Un ostéopathe de 37 ans est jugé pour des viols et agressions sexuelles ayant touché 29 femmes pendant ses consultations. Le procès a débuté ce lundi à Strasbourg et se poursuivra jusqu’au 12 juin devant la cour criminelle du Bas-Rhin.
Présentation de l'ostéopathe
Pierre Garitte, 37 ans, exerçait à Eschau, près de Strasbourg, où il a été apprécié de ses patientes. Depuis quatre ans, il est sous contrôle judiciaire et a été suspendu de ses fonctions.
Les accusations à son encontre
Il est accusé de huit viols digitaux et de 21 agressions sexuelles sans pénétration, toutes commises sous couvert de sa pratique. L’accusation souligne qu’il a abusé de la confiance de ses patientes en orientant ses manipulations vers les zones intimes, comme l’a rapporté Les Dernières Nouvelles d'Alsace.
Un témoignage désigne un cas où, comparant des douleurs à une tendinite, il a mentionné la nécessité de "travailler les chakras de la tête jusqu’au pubis". Dans un autre cas, il aurait manipulé une patiente en lui affirmant qu'il libérait une entité spirituelle de son utérus.
Les victimes
Les enquêteurs ont interrogé les 470 patientes de son fichier médical et identifié 29 femmes, âgées de 23 à 77 ans, dont certaines ont subi ces abus après plusieurs séances.
La défense de l’ostéopathe
Pierre Garitte, lors de sa garde à vue, a d’abord soutenu qu’il ne faisait que des "points de pression". Il a ensuite reconnu certains gestes mais a nié toute intention malveillante, affirmant que ses actes étaient purement thérapeutiques. Cependant, Philippe Sterlingot, président de l'Union pour l'ostéopathie, rappelle que la pratique encadrée par la loi de 2007 interdit expressément tout type de manipulation gynécologique.
Les enjeux du procès
Me Sendegul Aras, avocate de plusieurs victimes, souligne la profondeur de la violence vécue par ces femmes, qui ont fait confiance à un professionnel de santé.
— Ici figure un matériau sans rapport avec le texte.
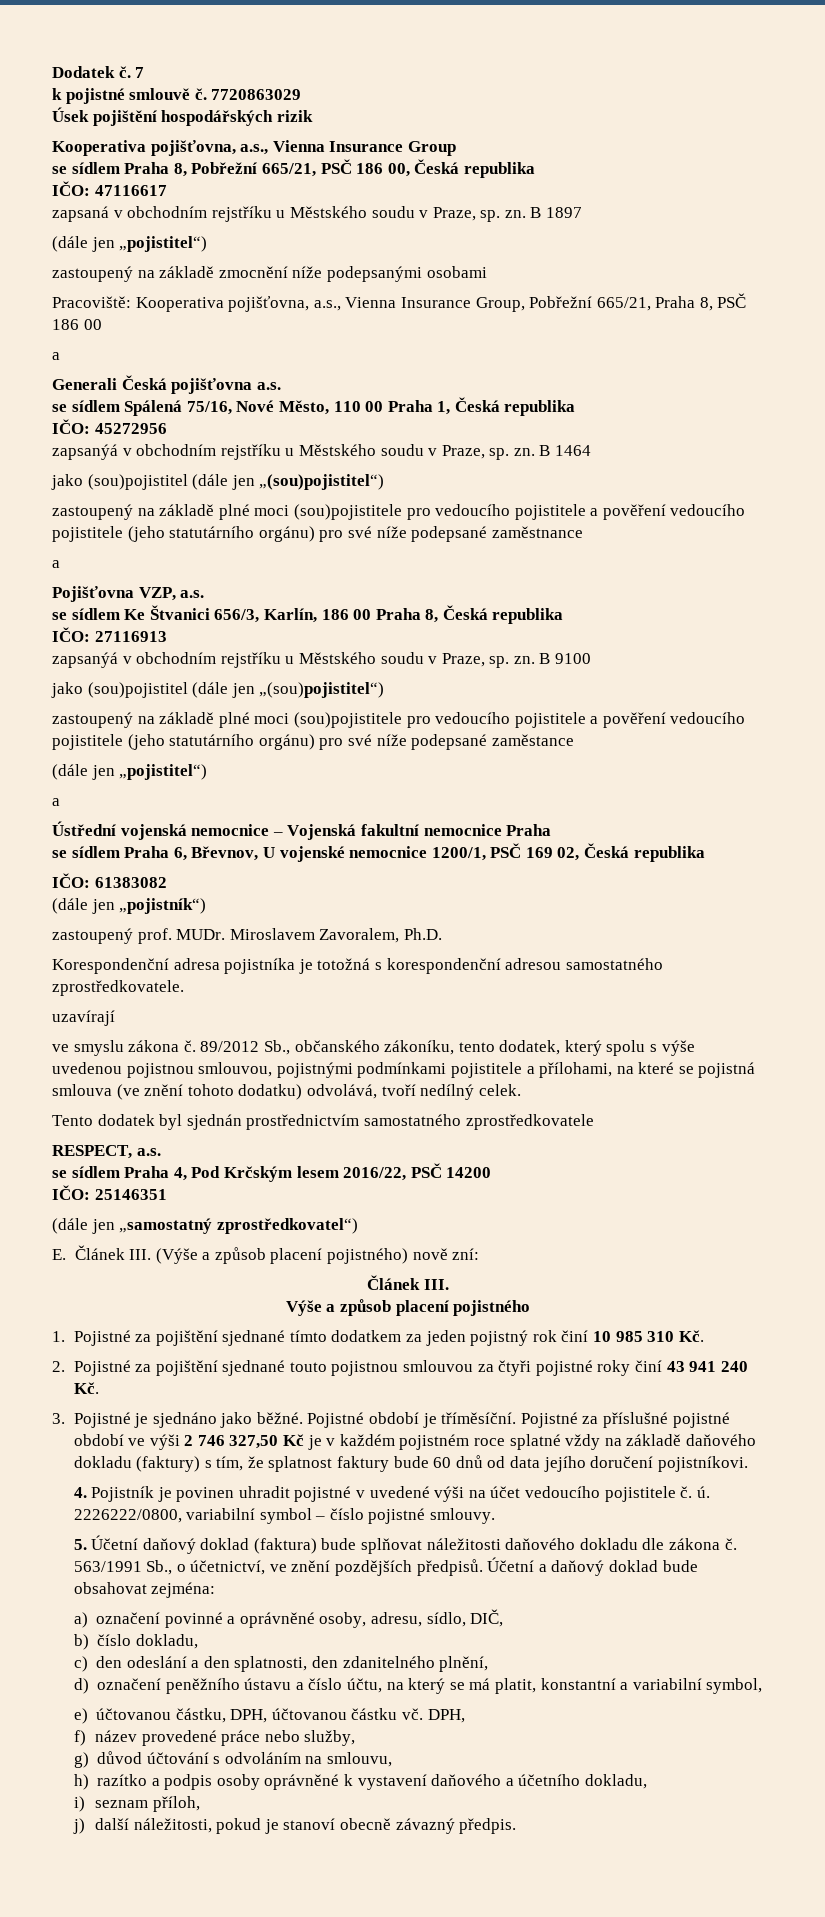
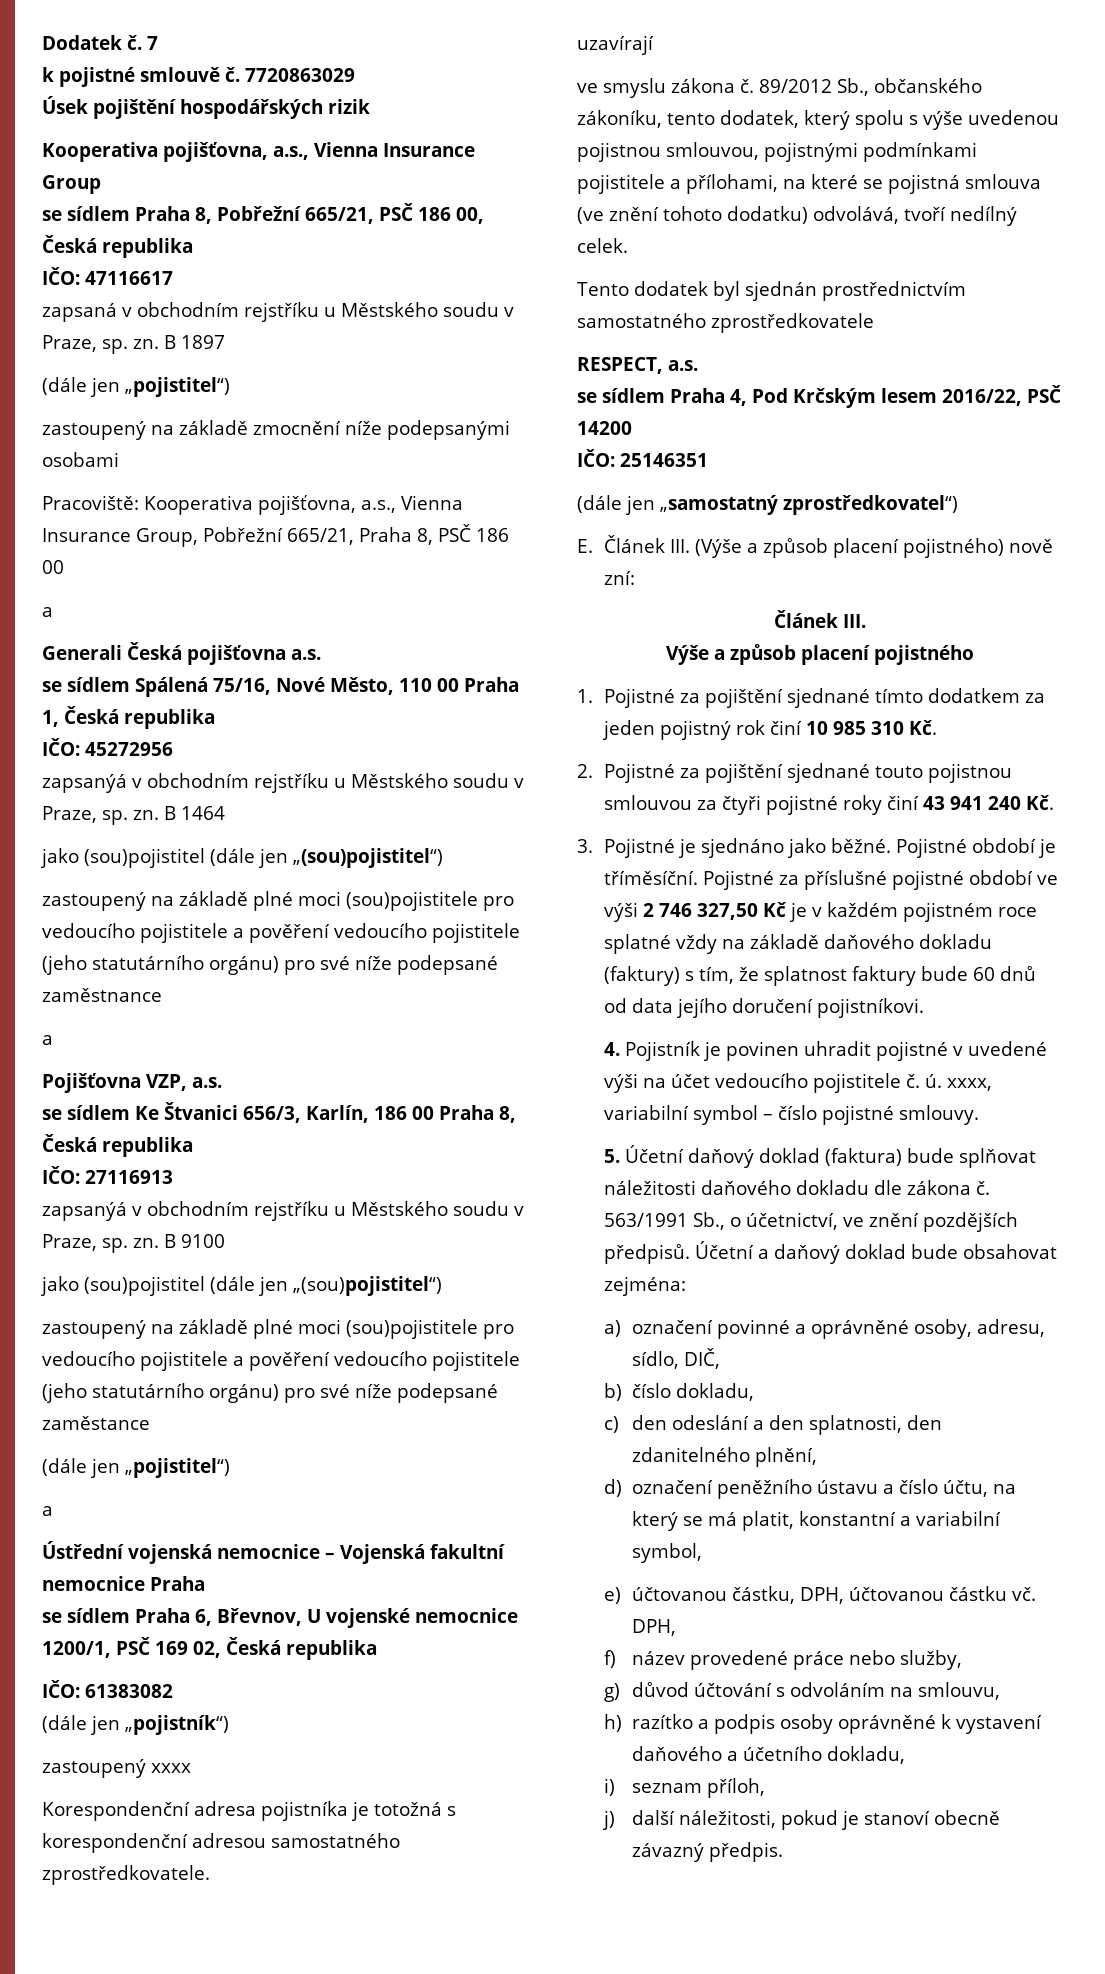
[137,928,442,944] prof. MUDr. Miroslavem Zavoralem, Ph.D. -> [151,1763,191,1773] xxxx
[73,1509,182,1523] 2226222/0800, -> [947,1078,993,1091] xxxx,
Pour Sonia Bisch, présidente de l’association Stop aux violences obstétricales et gynécologiques, cette situation soulève des questions cruciales sur la vulnérabilité des patientes face à de tels abus. Emmanuelle Piet, du Collectif féministe contre le viol, dénonce la manière dont certains professionnels peuvent modifier la perception de leur rôle pour justifier leurs actes. "Le viol ne fait jamais partie du soin", conclut-elle avec fermeté.